Roasted Poblano Meat Loaf
SERVES 6 – 8
To boost sales in the 1950s, Ralston Purina changed the name of its Ralston Shredded cereal to Wheat Chex, a reference to the company's checkerboard logo. Corn Chex both bind and flavor this meat loaf dish from The Breakfast Cereal Gourmet (Andrews McMeel Publishing, 2006).
2 poblano chiles
2 lbs. ground beef
1 small onion, minced
1⁄2 cup shredded manchego cheese
(monterey jack can be substituted)
1 cup chopped fresh cilantro
1 tsp. ground cumin
2 eggs, lightly beaten
2 cups crushed Corn Chex (about 3 1⁄2
Salt and black pepper
Salsa, guacamole, and sour cream
1. Roast chiles under the broiler, turning often until blackened all over. Enclose in paper bag for 10 minutes.
2. Preheat the oven to 350°. Oil a 5" × 9" loaf pan.

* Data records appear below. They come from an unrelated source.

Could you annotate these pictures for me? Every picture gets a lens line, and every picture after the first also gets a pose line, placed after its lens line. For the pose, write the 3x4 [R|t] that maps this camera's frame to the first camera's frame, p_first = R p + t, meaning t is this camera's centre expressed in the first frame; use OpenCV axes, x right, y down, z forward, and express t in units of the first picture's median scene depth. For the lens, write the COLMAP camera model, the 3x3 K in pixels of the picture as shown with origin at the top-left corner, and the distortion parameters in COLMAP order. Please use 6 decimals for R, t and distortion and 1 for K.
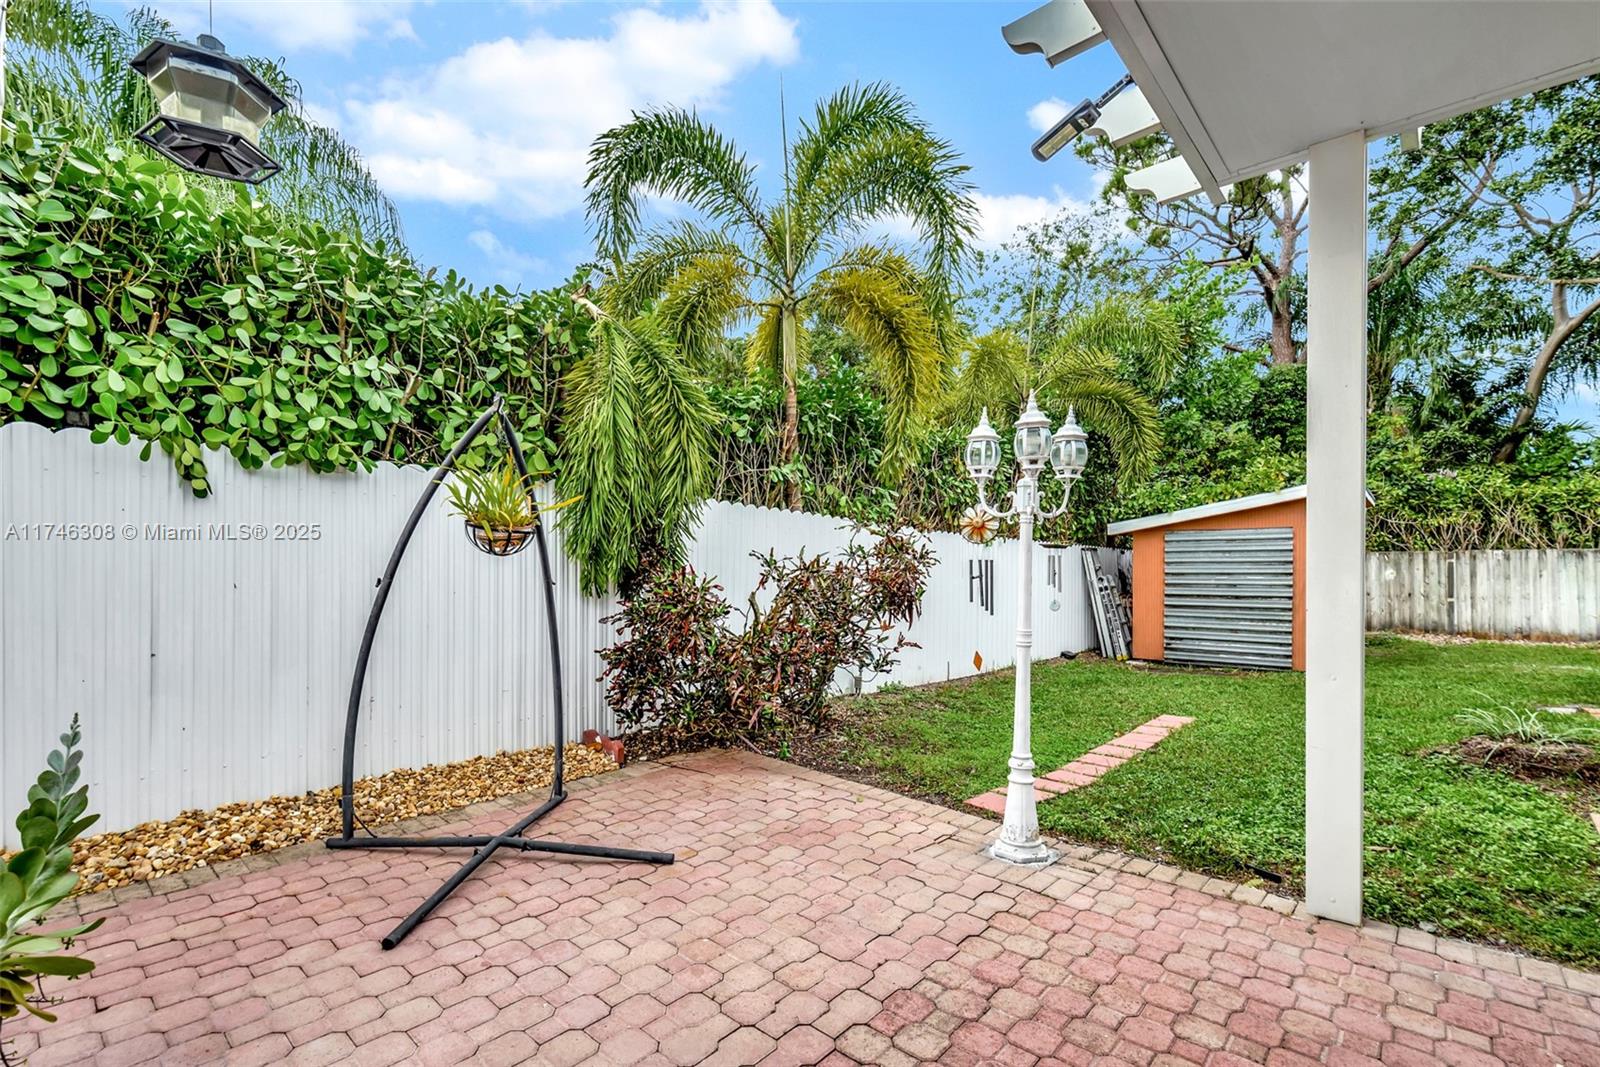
lens RADIAL K [[705.6, 0, 810.5], [0, 705.6, 572.8], [0, 0, 1]] dist [-0.003155, 0.001921]
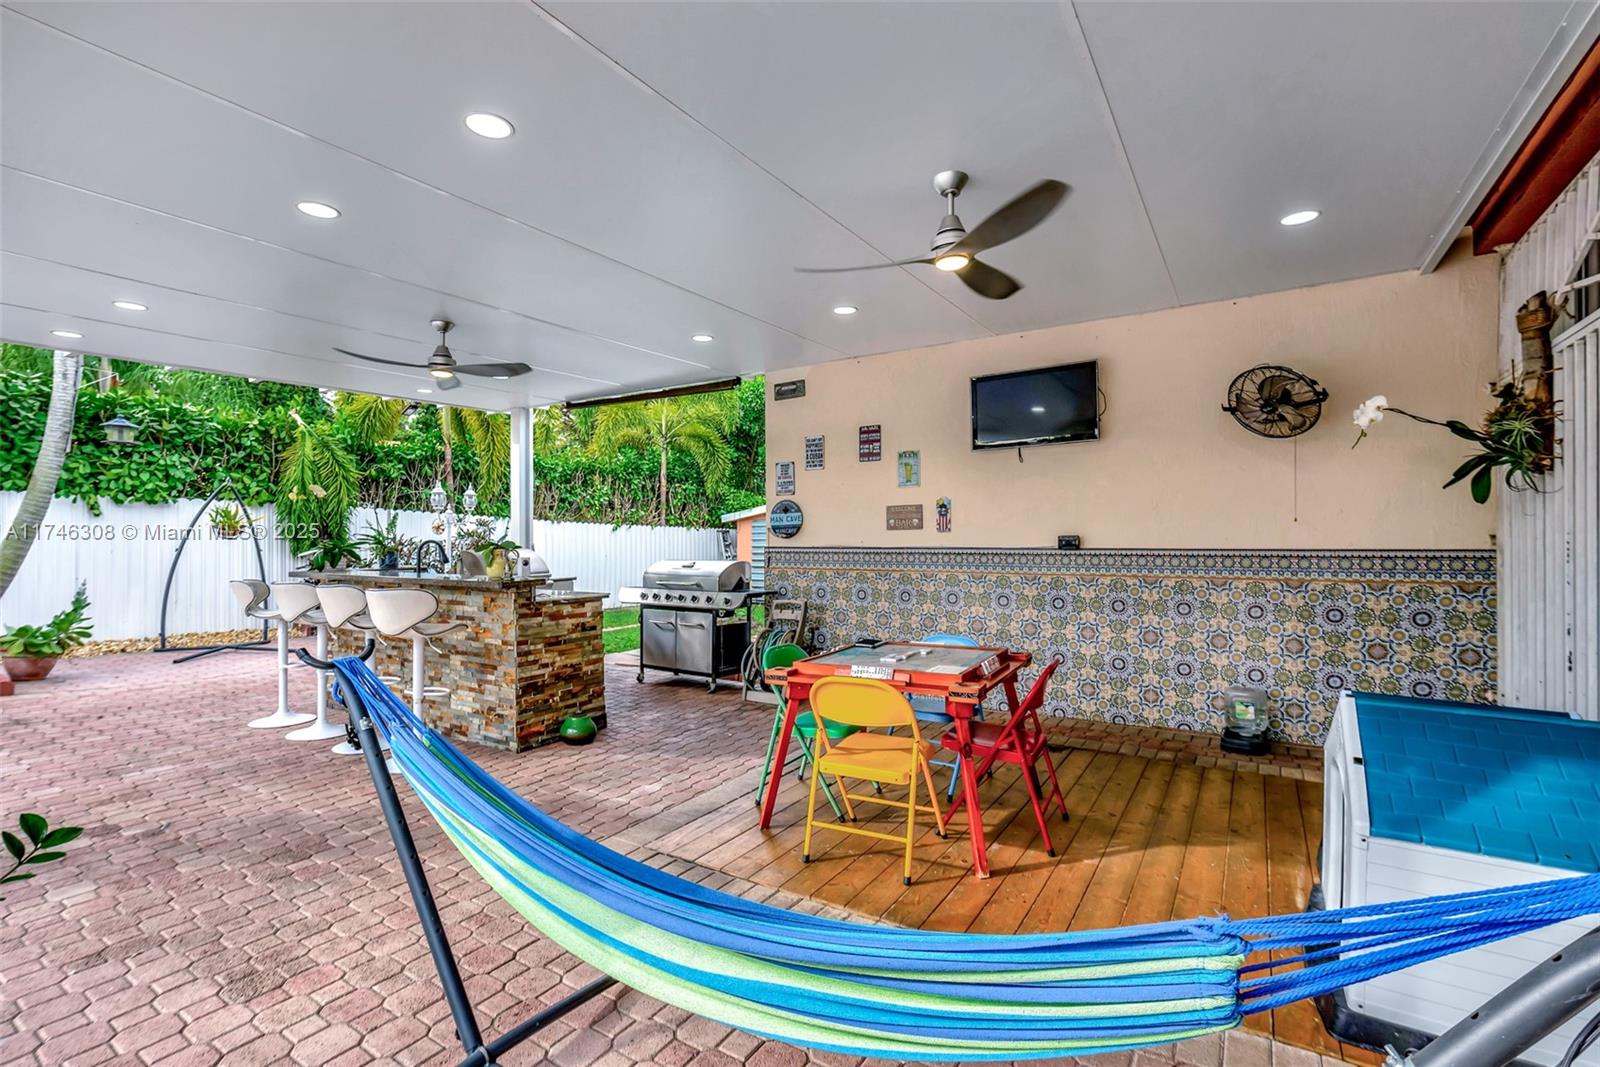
lens RADIAL K [[705.6, 0, 828.1], [0, 705.6, 545.9], [0, 0, 1]] dist [-0.003155, 0.001921]
pose [[0.988165, -0.001269, 0.153386, 0.516946], [0.001227, 0.999999, 0.000370, 0.000645], [-0.153387, -0.000177, 0.988166, -0.733919]]
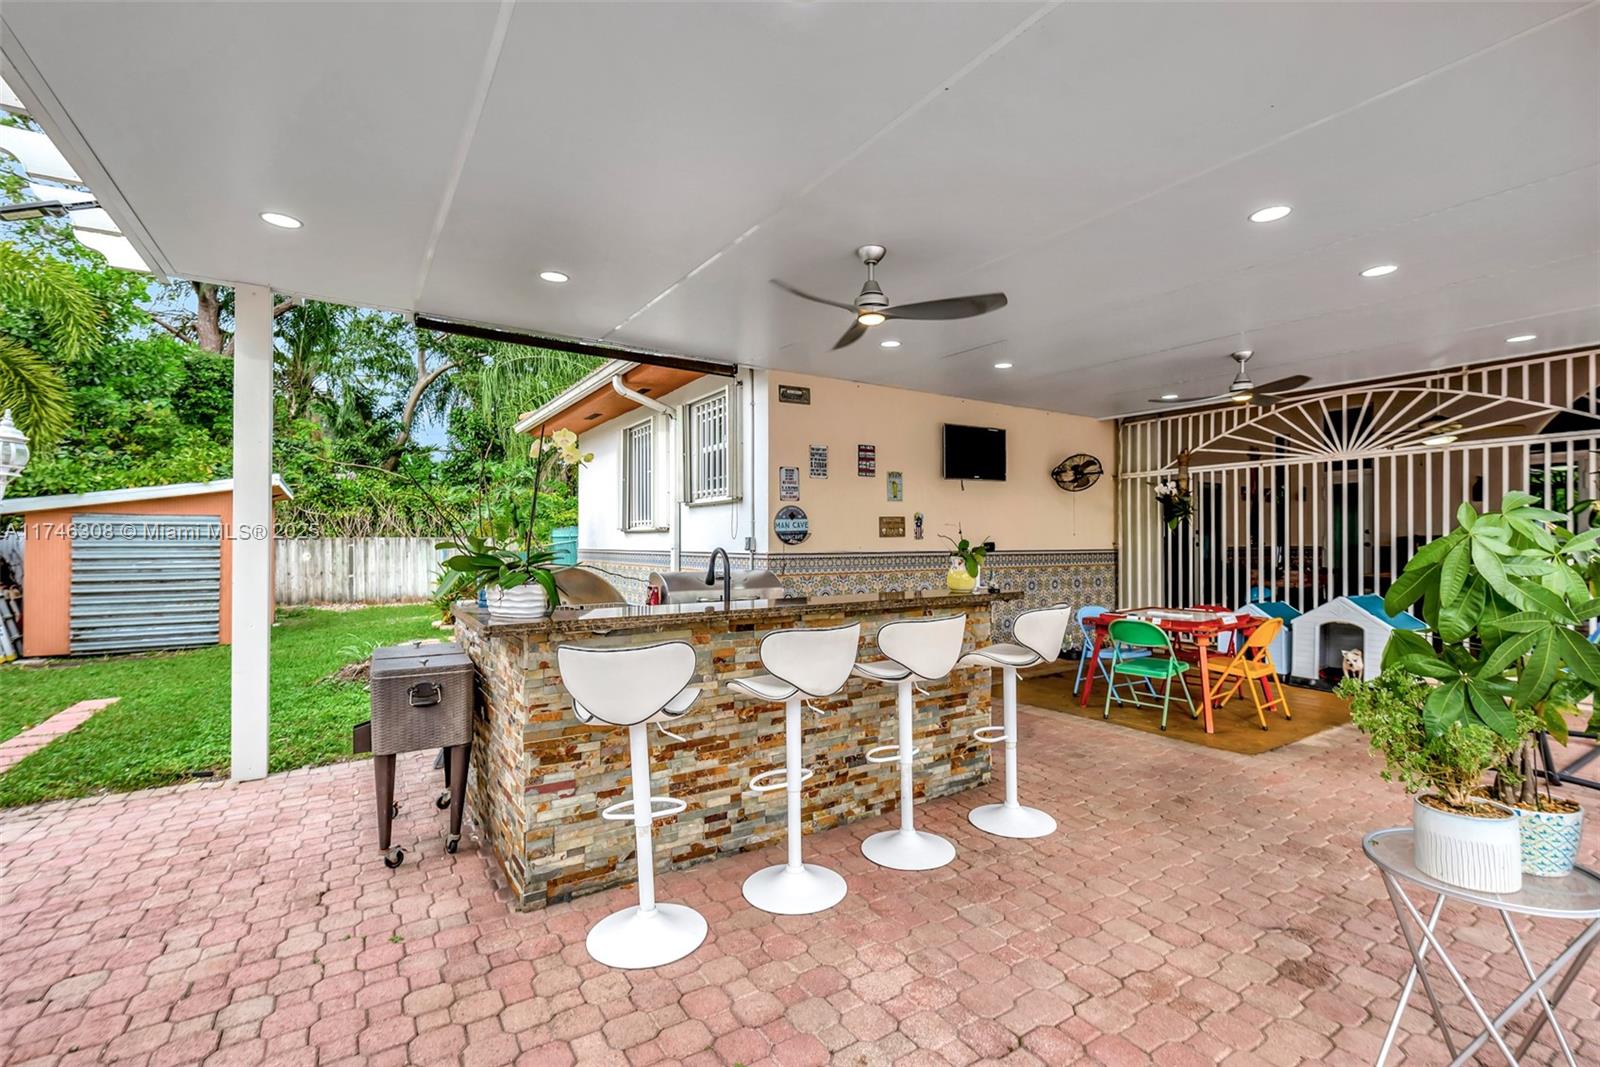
lens RADIAL K [[705.6, 0, 796.7], [0, 705.6, 534.3], [0, 0, 1]] dist [-0.003155, 0.001921]
pose [[0.279566, 0.016704, 0.959981, -0.128580], [0.010954, 0.999728, -0.020586, -0.002725], [-0.960064, 0.016271, 0.279307, -0.183107]]
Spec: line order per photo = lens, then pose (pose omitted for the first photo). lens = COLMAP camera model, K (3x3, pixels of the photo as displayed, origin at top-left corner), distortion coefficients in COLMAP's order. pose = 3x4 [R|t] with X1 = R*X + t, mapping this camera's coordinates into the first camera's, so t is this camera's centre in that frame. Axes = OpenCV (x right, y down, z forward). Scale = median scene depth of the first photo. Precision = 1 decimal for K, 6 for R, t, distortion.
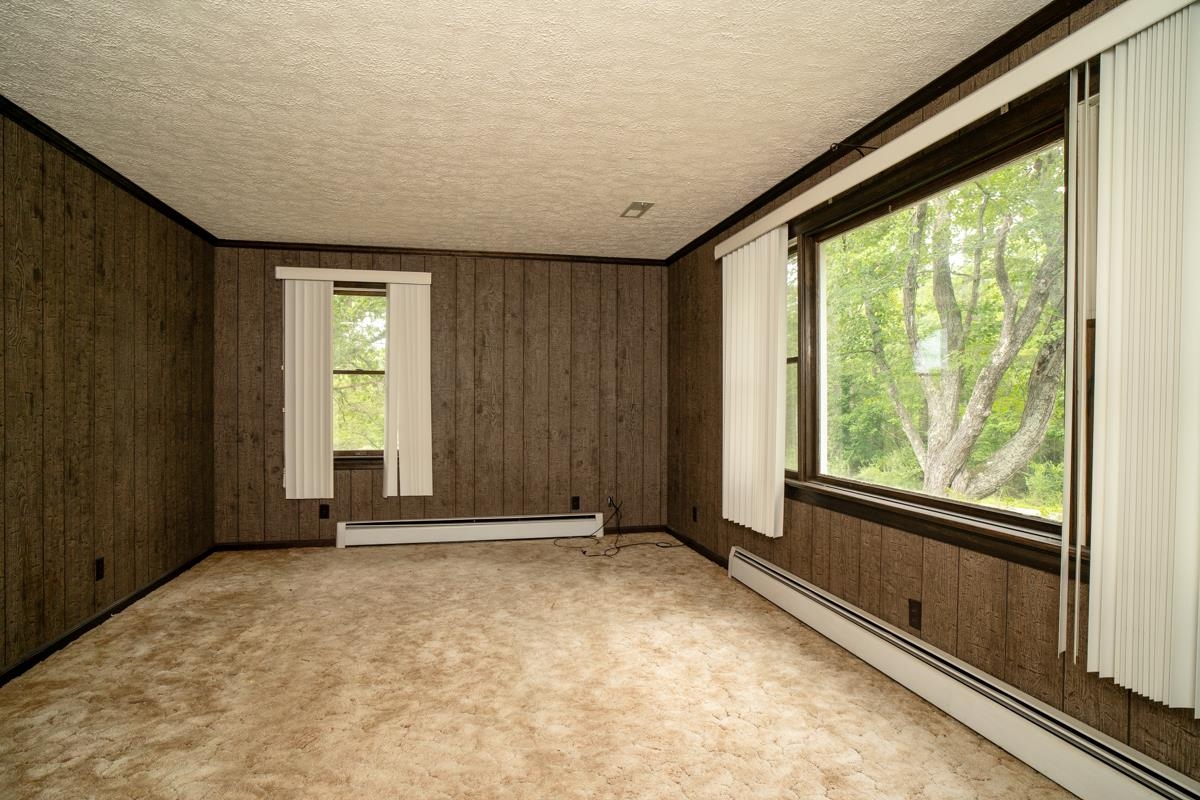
lens RADIAL K [[625.9, 0, 600.4], [0, 625.9, 409.0], [0, 0, 1]] dist [-0.059612, 0.027340]
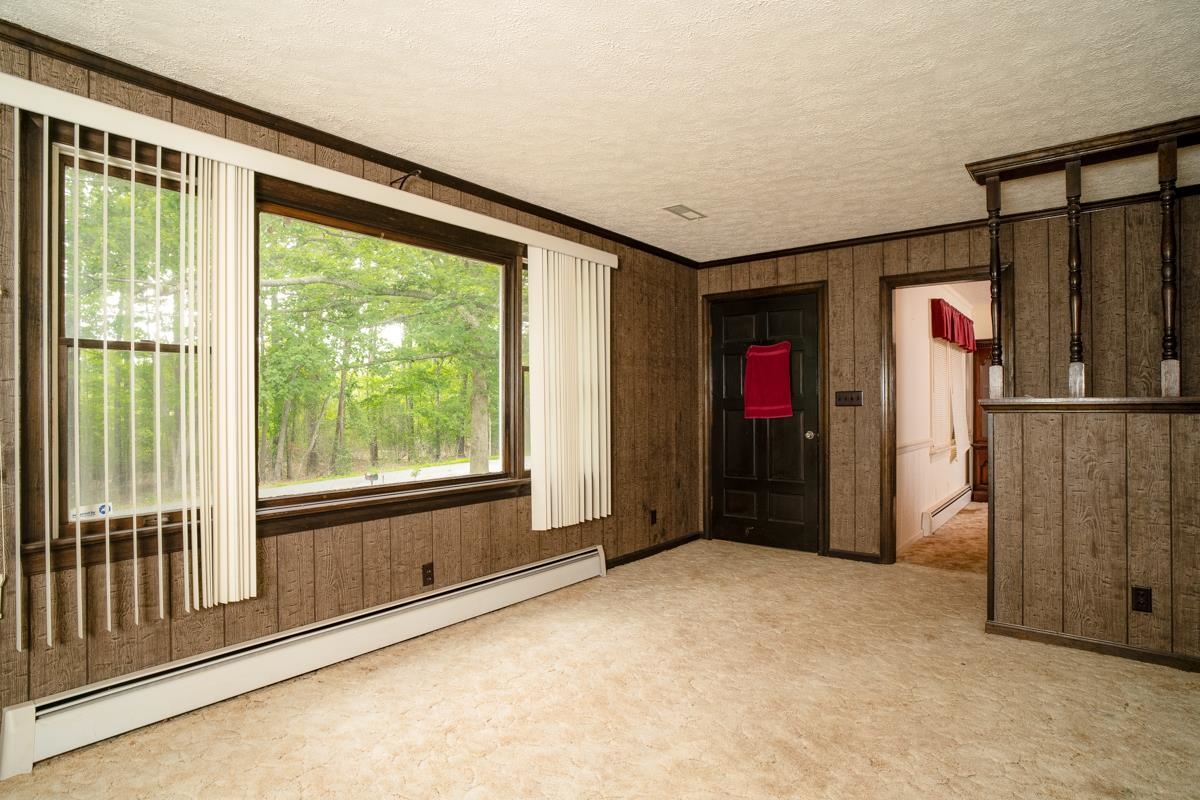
lens RADIAL K [[625.9, 0, 600.4], [0, 625.9, 409.0], [0, 0, 1]] dist [-0.059612, 0.027340]
pose [[-0.644639, -0.002667, 0.764482, -0.707430], [0.012774, 0.999817, 0.014259, -0.022674], [-0.764380, 0.018957, -0.644487, 1.565360]]
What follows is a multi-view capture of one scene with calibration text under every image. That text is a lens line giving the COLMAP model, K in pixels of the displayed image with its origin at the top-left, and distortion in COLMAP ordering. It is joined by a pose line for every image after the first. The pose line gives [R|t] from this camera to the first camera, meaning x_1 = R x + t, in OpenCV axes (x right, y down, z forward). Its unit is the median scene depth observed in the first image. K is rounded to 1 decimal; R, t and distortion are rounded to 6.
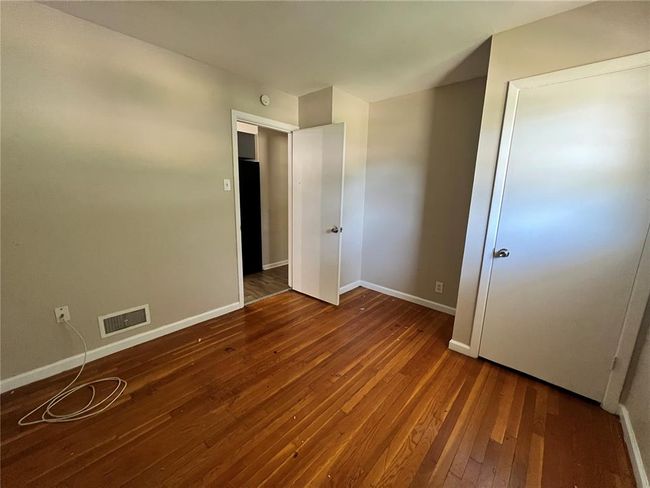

3. Wearing latex gloves, rub the charred skin from the chiles. Stem the chiles, then cut into halves and remove the seeds. Dice the chiles finely and place in a large bowl. Add the ground beef, onion, cheese, cilantro, cumin, and eggs. Add the cereal and mix thoroughly. Season to taste with salt and pepper.
4. Pat the mixture into the prepared loaf pan. Bake until an instant-read meat thermometer inserted into the center reads 160°, about 1 hour. Let stand for 10 minutes.
5. Remove the meat loaf from the pan and slice. Serve topped with your favorite salsa, guacamole, or sour cream.